[Start of SOURCE EXCERPT]
Interesting, right? I'm about 90% sure that I have this. I mean, my jeans aren't super, super tight, but I often feel numbness and tingling, mostly tingling, in my thighs and I couldn't figure out what it was, now we know. I have skinny-jean syndrome. Awesome.
I am totally pulling an Anna Wintour with my new sweater from Old Navy. If you don't read up on fashion blogs, I'll fill you in. You probably recognize the name because she's the fashion editor and editor-and-chief for American Vogue and the supposed inspiration for The Devil Wears Prada's Miranda Priestly. So considering she is clearly very important in the fashion world, if she can repeat her (ugly) outfits more than once, so can I. I bought this sweater from Old Navy of all places, and I have worn it three days in a row so far. Note - I wore it for work, but still. I am tempted to buy another one because it is so warm and comfortable as well as cute. That's hard to find sometimes.
[End of SOURCE EXCERPT]
#### [BRIEF 1]
According to the fashion blog excerpt, how many days in a row has the writer worn the Old Navy sweater so far?
#### [BRIEF 2]
Write a continuation of the fashion blog excerpt, picking up right after its final sentence.
The data that come next play no part in what you are asked to do here.
[Start of DATA LISTING]
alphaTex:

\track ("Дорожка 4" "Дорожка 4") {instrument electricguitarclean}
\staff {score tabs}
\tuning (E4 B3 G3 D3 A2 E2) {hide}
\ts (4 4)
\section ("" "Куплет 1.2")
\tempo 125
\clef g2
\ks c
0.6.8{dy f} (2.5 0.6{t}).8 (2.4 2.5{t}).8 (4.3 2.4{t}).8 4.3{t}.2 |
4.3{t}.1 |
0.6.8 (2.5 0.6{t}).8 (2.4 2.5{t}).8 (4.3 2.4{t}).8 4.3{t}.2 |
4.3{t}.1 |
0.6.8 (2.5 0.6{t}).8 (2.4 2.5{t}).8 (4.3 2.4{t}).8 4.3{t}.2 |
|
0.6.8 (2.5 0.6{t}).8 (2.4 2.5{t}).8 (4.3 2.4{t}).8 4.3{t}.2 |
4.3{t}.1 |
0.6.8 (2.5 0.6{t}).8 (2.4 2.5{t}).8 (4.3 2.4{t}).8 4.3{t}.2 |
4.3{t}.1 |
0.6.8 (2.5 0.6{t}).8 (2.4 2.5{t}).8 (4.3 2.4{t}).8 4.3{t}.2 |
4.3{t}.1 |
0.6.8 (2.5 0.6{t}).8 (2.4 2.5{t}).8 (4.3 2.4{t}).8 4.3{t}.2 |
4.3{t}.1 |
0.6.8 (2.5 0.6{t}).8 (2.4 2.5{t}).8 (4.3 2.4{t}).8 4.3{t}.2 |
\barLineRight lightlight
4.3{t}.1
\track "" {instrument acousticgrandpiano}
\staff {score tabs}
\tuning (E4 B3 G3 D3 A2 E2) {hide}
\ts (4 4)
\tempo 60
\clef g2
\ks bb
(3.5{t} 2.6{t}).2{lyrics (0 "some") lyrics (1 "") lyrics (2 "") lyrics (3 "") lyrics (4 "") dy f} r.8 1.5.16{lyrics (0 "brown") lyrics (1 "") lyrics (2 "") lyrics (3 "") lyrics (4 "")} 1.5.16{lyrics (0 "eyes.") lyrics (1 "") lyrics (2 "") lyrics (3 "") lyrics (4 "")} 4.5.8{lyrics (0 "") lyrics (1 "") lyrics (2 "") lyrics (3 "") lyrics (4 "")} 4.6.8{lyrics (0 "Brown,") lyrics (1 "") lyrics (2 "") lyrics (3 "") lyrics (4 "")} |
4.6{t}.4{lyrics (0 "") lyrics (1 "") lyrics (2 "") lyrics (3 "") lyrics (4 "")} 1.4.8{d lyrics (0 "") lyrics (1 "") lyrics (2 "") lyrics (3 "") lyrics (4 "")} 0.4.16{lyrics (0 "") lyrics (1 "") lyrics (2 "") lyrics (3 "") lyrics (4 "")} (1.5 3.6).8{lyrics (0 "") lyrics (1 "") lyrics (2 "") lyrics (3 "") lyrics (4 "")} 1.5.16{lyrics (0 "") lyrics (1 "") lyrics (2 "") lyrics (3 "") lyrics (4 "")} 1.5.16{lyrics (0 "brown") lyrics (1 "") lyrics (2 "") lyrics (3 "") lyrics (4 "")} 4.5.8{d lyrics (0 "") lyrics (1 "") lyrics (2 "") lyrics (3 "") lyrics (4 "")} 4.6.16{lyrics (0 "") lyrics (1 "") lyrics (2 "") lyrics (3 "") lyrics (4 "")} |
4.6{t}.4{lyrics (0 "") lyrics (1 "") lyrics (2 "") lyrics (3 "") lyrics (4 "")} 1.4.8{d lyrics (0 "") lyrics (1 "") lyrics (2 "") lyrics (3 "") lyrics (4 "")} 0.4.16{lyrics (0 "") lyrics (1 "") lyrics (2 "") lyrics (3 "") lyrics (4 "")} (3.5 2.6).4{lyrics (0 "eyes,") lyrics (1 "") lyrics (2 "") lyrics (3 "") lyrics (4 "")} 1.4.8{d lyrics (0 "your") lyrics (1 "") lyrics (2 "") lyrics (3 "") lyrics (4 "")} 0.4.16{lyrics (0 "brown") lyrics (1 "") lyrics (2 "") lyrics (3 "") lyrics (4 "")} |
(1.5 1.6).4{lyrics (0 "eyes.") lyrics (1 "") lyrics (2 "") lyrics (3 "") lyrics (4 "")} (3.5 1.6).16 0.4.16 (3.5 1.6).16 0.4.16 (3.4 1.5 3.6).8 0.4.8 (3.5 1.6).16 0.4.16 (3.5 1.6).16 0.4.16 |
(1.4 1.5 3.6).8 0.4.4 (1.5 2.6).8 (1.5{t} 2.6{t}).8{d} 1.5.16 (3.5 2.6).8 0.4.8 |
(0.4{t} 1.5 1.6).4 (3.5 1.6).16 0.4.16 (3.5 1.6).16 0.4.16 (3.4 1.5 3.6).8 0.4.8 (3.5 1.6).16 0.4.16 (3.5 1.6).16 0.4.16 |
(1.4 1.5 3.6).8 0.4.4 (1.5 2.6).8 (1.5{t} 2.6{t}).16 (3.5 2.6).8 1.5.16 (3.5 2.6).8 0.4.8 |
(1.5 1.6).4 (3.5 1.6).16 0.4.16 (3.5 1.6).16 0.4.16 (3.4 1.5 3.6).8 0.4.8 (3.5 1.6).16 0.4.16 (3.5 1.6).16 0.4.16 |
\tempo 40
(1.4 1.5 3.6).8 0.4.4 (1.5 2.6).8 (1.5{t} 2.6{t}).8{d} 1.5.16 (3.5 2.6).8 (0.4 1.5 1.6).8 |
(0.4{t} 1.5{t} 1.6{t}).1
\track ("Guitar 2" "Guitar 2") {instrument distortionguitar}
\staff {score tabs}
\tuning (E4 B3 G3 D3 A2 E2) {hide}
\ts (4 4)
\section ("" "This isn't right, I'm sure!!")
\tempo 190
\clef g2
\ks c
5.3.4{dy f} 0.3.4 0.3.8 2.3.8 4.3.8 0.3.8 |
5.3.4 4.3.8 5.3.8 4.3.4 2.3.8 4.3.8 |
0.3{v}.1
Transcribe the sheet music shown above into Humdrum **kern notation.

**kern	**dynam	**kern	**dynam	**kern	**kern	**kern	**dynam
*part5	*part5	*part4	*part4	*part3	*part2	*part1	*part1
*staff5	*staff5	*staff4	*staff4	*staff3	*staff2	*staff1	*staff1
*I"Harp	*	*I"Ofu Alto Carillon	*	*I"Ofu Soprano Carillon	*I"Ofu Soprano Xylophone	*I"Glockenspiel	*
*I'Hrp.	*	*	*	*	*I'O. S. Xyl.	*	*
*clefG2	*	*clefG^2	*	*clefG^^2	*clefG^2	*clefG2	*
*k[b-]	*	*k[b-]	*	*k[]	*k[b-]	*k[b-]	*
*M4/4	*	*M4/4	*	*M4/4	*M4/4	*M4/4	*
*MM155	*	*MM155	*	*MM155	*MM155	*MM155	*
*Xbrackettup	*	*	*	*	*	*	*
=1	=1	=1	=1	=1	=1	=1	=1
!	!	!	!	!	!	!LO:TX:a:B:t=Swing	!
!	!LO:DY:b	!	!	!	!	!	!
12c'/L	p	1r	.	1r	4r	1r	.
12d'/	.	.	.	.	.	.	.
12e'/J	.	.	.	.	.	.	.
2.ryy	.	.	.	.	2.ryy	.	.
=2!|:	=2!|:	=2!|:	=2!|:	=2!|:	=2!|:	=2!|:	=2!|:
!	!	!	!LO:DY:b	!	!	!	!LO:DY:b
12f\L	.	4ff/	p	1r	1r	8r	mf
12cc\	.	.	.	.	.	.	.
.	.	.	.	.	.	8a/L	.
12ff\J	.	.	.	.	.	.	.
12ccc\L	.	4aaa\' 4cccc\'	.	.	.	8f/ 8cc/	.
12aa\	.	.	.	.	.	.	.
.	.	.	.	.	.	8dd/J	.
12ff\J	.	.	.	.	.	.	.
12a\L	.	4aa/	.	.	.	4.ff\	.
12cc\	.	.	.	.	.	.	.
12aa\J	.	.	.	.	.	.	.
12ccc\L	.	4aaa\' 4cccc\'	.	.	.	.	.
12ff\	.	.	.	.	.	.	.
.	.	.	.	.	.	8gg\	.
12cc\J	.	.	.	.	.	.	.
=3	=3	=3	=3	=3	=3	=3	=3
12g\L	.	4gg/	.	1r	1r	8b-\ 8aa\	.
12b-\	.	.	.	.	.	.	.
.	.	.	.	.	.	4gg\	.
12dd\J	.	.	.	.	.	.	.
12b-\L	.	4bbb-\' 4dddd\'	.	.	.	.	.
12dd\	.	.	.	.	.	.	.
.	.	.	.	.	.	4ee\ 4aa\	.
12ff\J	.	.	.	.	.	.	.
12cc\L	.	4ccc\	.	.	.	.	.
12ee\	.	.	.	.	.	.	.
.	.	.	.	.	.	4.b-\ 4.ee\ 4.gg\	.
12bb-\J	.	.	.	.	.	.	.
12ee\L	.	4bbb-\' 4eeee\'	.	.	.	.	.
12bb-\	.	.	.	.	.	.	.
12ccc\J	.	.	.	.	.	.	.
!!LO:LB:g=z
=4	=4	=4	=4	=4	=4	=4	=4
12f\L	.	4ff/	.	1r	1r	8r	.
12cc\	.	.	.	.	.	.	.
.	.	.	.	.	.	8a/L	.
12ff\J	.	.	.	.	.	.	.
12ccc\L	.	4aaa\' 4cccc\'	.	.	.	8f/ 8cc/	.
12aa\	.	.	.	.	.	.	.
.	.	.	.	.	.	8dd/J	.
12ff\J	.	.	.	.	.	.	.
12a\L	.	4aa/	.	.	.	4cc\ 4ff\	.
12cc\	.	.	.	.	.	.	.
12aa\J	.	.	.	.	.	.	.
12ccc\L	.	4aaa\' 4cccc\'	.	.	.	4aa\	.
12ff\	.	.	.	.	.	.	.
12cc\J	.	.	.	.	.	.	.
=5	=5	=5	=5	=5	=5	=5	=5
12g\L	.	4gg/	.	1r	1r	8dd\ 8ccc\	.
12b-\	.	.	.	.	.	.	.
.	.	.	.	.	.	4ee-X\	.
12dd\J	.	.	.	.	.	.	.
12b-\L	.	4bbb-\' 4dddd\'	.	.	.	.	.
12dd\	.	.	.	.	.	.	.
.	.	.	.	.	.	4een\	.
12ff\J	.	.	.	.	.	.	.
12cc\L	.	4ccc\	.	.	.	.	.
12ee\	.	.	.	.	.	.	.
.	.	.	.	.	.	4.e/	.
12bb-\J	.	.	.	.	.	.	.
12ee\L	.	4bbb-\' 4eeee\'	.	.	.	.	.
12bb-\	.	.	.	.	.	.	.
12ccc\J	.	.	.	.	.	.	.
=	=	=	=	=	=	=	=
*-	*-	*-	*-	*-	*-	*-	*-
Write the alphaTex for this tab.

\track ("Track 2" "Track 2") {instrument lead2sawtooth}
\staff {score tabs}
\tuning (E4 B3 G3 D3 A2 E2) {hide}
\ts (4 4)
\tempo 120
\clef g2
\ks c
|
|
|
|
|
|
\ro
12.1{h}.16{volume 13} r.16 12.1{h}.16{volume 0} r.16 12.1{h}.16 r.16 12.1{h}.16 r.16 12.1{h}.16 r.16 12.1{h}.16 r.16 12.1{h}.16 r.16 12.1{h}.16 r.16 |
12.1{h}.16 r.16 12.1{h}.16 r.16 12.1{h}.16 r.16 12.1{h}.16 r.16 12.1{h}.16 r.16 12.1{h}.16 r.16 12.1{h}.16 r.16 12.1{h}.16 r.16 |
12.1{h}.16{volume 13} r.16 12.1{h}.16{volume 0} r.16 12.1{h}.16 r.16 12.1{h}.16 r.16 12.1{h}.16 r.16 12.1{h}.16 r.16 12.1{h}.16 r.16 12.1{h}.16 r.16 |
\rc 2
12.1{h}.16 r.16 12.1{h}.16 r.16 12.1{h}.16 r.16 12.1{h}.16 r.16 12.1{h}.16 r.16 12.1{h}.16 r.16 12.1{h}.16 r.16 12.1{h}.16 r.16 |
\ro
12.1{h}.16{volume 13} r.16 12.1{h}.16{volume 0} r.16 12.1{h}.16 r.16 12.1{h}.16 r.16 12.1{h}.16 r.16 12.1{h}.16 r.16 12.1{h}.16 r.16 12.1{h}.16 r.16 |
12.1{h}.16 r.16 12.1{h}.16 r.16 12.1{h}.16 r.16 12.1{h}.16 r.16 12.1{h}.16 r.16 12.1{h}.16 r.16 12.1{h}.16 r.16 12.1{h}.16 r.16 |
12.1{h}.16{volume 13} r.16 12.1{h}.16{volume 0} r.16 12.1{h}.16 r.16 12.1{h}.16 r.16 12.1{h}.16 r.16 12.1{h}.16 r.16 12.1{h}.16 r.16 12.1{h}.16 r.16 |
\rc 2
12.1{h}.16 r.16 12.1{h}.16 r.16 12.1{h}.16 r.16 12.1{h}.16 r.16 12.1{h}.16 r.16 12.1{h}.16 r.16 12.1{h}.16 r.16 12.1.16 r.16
[End of DATA LISTING]
#### [WRITTEN REPLY 1]
Three days in a row.

#### [WRITTEN REPLY 2]
Tuesday, October 6, 2009
I apologize for starting this blog with a fashion citation, but it is necessary. Today I had a fashion citation panic attack. Where was my fashion citation notepad when I needed it? Yes, I have a fashion citation notepad. Do with that what you will. Let me paint you a picture: Bright pink jumpsuit, white t-shirt, no bra (Sure, the runway models can leave their bras at home and it's okay, but she's in her late 40s. That's unacceptable), a pink purse and... pink Crocs. Note: This was my American Government teacher and I had to stare at her in complete horror for an hour and twenty minutes. She has inspired me to start this blog. I hope she finds this. She needs help. I do this because I care.